Using the Independent Sector
4.16 We will fund arrangements with the independent healthcare sector for new diagnostic and treatment facilities, catering for NHS patients and offering rapid diagnosis and care. We will require the independent sector to work to strict rules designed to avoid recruitment of NHS staff in Scotland, which would simply cause shortages in NHS hospitals.
4.17 The Executive will also work with the NHS to negotiate cost-effective contracts with independent healthcare providers to purchase additional imaging capacity. This is likely to take the form of new flexible, fully-staffed mobile scanning units to provide more and quicker diagnostic testing for NHS patients. Such units are already in use under contract to the NHS in Scotland. The NHS must be satisfied that such contracts demonstrate value for money and better services for patients. As with our plans for new diagnostic and treatment facilities, we will insist on contract terms to prevent staff being "poached" away from the NHS.
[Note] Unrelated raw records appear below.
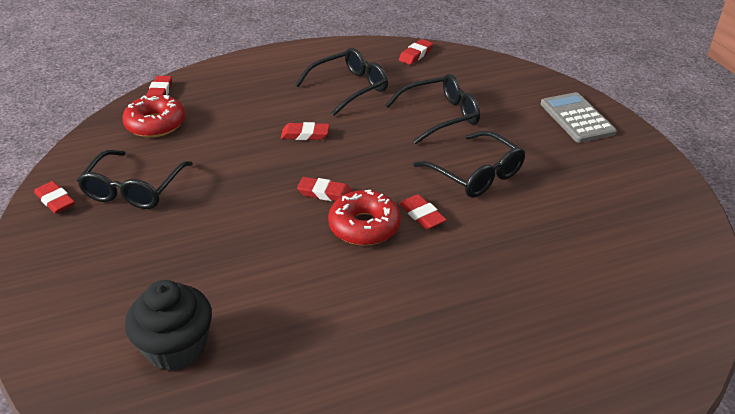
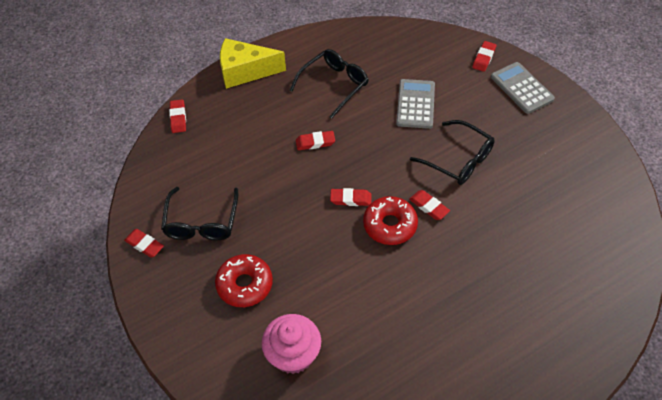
camera: 10 degrees left, 15 degrees up
(156, 124) = (190, 152): red donut -> red donut (245, 285)
(176, 347) = (293, 354): black cupcake -> pink cupcake
(254, 65) = (245, 71): none -> yellow cheese
(415, 55) = (377, 37): red eraser -> red eraser (484, 58)
(440, 116) = (415, 104): black glasses -> grey calculator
4.18 In addition, we will negotiate contracts with the independent healthcare sector worth up to 45 million over 3 years to enable NHS patients to receive their operations more quickly where clinical quality and value for money can be guaranteed. This will help the NHS secure treatment for patients currently waiting longer than 18 weeks for surgery. We will target orthopaedic surgery, where there is rising demand from the ageing population.
Better IT
4.19 Investment in modern IT will help achieve a more efficient and integrated service, cutting out wasted effort in looking for paper notes, test results and letters. The eHealth Strategy will ensure that all the necessary information is available where and when it is needed.
4.20 We will target investment in our IT systems on efficient management and monitoring of each stage of care and treatment. At the heart of this will be powerful systems to help manage waiting lists and report on performance.
4.21 The IT Strategy for NHSScotland has 2 key objectives. First, sharing of patient record information among all members of the clinical team to support better care for the patient. And second, to fill gaps where modern IT systems are still not in place. For example, a national project is providing Picture Archiving Computer Systems (PACS) to store medical images such as X-rays in digital form allowing them to be transmitted electronically to where they are needed.
4.22 The aim is a single electronic clinical record for each patient in Scotland, with strict controls over access. This will help improve care for, for example, patients who move around Scotland and for patients with chronic disease.
4.23 These developments are vital to improving the patient's experience and to increasing the efficiency and effectiveness of the NHS. They will also enable the NHS to communicate better with patients. As in other large organisations, IT lies underneath the surface but is absolutely vital to ensuring that people, information and equipment are in the right place at the right time to serve patients well. Any service that aims to be fit for the 21st century and which deals with large numbers of users, working to increasingly short timescales, must use modern, well designed IT systems if it is going to succeed.
4.24 Our ultimate goal is to make it easier for patients to become directly involved in their healthcare through electronic access. Already trials are underway. For example in Irvine, patients with the Townhead GP practice are able to securely log on to a Patient Online System to book appointments, renew prescriptions, and get test results with their GP's comments. We will learn from this and similar work to develop more large scale plans.